**Task data**
*** Begin section ***

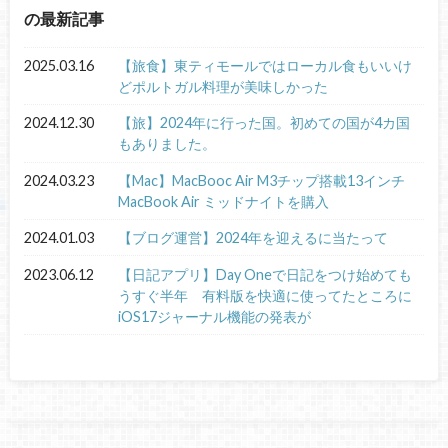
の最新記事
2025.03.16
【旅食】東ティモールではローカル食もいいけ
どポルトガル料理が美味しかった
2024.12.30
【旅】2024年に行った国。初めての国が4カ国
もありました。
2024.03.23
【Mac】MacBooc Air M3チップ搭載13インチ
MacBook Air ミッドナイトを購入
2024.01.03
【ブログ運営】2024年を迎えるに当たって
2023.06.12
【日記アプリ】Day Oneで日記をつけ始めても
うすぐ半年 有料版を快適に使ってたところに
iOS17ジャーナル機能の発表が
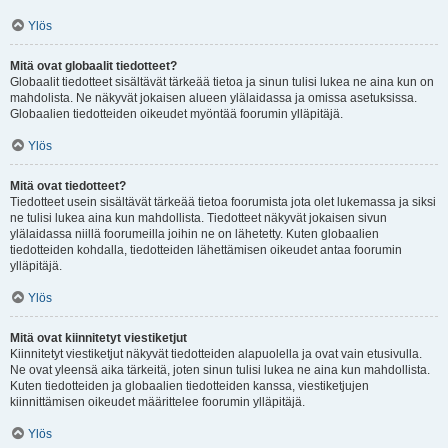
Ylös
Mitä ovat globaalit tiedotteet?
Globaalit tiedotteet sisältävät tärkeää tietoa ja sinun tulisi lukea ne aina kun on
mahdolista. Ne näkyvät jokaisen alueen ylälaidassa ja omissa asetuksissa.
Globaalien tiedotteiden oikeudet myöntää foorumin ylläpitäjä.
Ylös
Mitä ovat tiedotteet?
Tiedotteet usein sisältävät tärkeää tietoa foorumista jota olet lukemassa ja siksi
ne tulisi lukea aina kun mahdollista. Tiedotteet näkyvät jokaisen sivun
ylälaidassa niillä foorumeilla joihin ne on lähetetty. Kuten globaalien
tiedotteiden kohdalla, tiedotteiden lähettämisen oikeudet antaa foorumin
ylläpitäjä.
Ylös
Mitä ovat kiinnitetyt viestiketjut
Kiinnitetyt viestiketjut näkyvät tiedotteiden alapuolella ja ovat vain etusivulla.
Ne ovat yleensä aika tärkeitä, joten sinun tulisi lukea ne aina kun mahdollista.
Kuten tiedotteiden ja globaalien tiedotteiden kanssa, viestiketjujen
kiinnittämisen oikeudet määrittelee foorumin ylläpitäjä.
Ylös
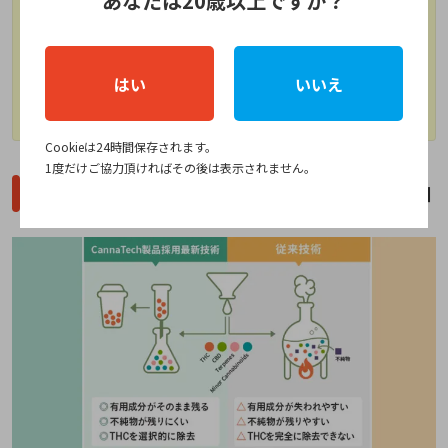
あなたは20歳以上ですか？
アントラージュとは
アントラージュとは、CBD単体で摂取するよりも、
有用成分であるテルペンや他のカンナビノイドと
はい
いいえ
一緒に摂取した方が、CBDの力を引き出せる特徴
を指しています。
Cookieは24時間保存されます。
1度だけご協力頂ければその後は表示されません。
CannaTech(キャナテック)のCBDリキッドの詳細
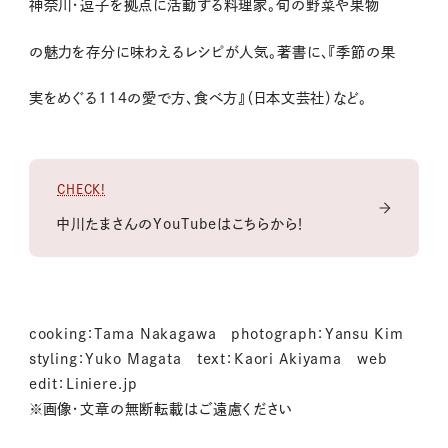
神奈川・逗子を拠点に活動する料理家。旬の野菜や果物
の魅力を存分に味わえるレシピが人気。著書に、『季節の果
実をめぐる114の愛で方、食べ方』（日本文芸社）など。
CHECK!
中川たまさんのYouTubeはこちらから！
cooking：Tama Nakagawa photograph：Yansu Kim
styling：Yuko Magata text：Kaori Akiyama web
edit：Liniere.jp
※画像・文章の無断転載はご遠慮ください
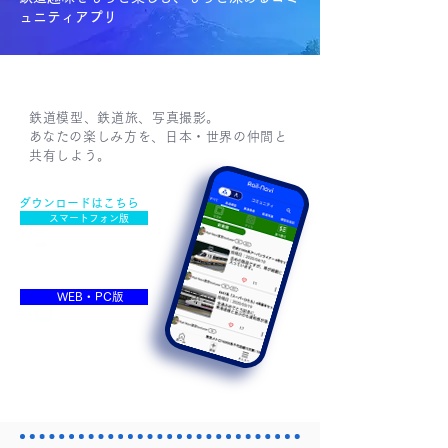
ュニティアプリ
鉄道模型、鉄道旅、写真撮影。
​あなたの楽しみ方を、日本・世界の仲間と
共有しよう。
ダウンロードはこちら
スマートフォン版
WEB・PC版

*** End section ***
*** Begin section ***

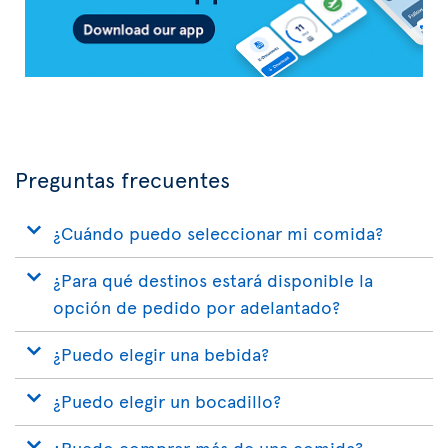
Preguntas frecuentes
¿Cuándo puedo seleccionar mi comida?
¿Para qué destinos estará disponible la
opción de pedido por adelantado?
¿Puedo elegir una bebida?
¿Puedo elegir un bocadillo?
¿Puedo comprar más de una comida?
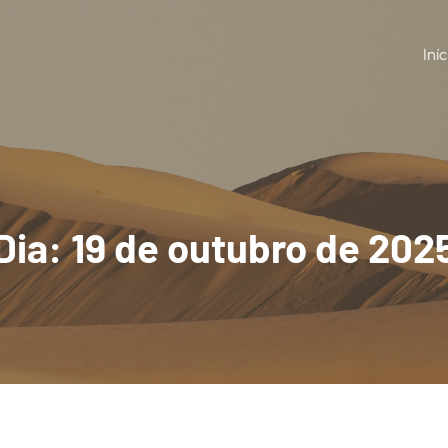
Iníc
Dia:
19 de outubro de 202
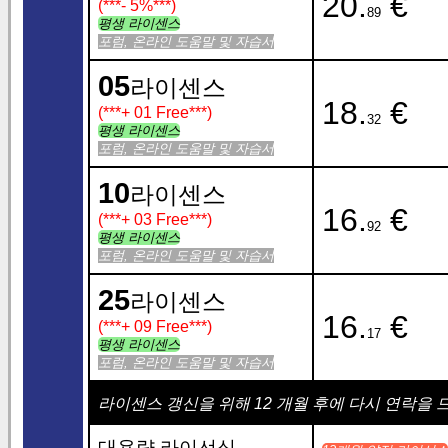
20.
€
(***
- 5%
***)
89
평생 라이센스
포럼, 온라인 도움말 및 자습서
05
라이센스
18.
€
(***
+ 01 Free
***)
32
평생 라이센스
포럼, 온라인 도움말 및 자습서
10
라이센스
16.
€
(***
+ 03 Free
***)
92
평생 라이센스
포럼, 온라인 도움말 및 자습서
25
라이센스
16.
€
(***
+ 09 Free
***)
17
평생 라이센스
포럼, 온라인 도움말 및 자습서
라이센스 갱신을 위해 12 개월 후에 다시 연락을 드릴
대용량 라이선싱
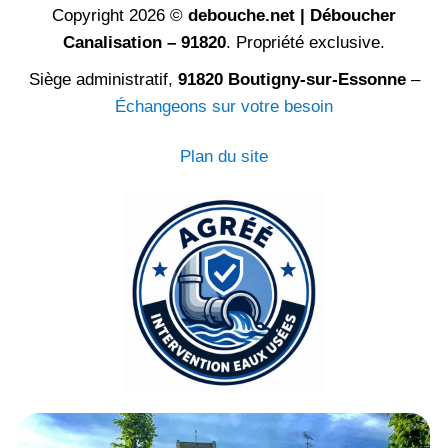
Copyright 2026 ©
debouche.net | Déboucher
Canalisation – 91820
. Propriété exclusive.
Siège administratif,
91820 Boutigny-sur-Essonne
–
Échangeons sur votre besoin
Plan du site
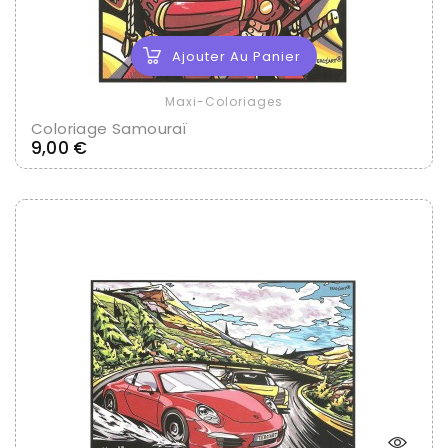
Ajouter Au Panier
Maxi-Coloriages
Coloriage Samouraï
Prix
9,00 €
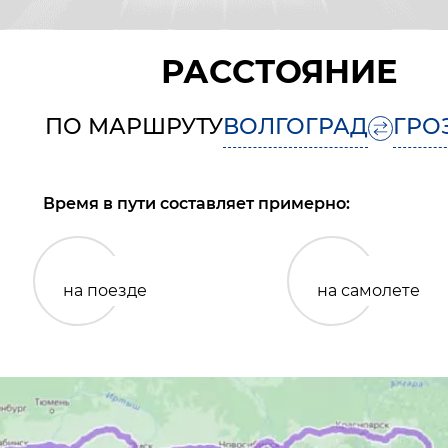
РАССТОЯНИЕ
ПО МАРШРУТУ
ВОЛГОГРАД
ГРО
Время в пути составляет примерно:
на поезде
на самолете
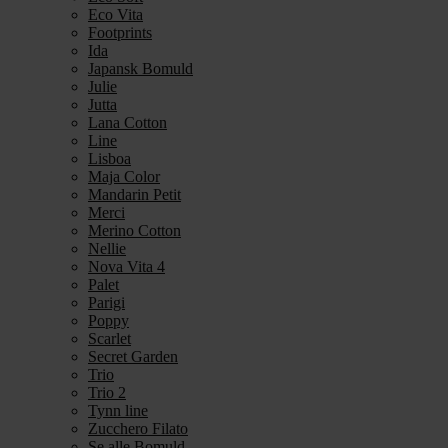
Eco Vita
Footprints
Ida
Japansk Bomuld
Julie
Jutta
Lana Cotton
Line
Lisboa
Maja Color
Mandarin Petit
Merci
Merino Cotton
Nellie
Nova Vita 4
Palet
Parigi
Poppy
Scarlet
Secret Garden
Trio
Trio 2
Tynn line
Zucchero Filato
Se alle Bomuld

*** End section ***
*** Begin section ***

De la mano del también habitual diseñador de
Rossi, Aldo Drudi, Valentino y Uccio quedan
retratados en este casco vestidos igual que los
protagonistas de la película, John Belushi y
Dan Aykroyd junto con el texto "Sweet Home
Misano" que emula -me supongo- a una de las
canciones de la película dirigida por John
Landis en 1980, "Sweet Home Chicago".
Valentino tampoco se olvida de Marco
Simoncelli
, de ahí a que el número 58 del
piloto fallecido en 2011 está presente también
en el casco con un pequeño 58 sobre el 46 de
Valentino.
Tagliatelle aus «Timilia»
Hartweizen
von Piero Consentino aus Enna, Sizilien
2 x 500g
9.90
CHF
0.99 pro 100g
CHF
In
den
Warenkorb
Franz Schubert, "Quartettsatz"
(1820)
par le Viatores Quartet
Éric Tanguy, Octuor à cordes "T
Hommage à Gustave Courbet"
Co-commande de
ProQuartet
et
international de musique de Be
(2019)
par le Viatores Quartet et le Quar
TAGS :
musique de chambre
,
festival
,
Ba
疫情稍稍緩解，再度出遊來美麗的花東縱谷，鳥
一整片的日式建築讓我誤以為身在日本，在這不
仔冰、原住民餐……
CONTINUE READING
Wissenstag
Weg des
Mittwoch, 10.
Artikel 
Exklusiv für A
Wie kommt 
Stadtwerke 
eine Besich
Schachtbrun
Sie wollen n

*** End section ***

Rename "Secret Garden" to "Hidden Garden" in everything in the material from the line containing "Ajouter Au Panier" down to the line containing "Se alle Bomuld", and give only those lines, otherwise unchanged and without the pictures.

**Response below**
Ajouter Au Panier
Maxi-Coloriages
Coloriage Samouraï
Prix
9,00 €
РАССТОЯНИЕ
ПО МАРШРУТУ
ВОЛГОГРАД
ГРО
Время в пути составляет примерно:
на поезде
на самолете
Eco Vita
Footprints
Ida
Japansk Bomuld
Julie
Jutta
Lana Cotton
Line
Lisboa
Maja Color
Mandarin Petit
Merci
Merino Cotton
Nellie
Nova Vita 4
Palet
Parigi
Poppy
Scarlet
Hidden Garden
Trio
Trio 2
Tynn line
Zucchero Filato
Se alle Bomuld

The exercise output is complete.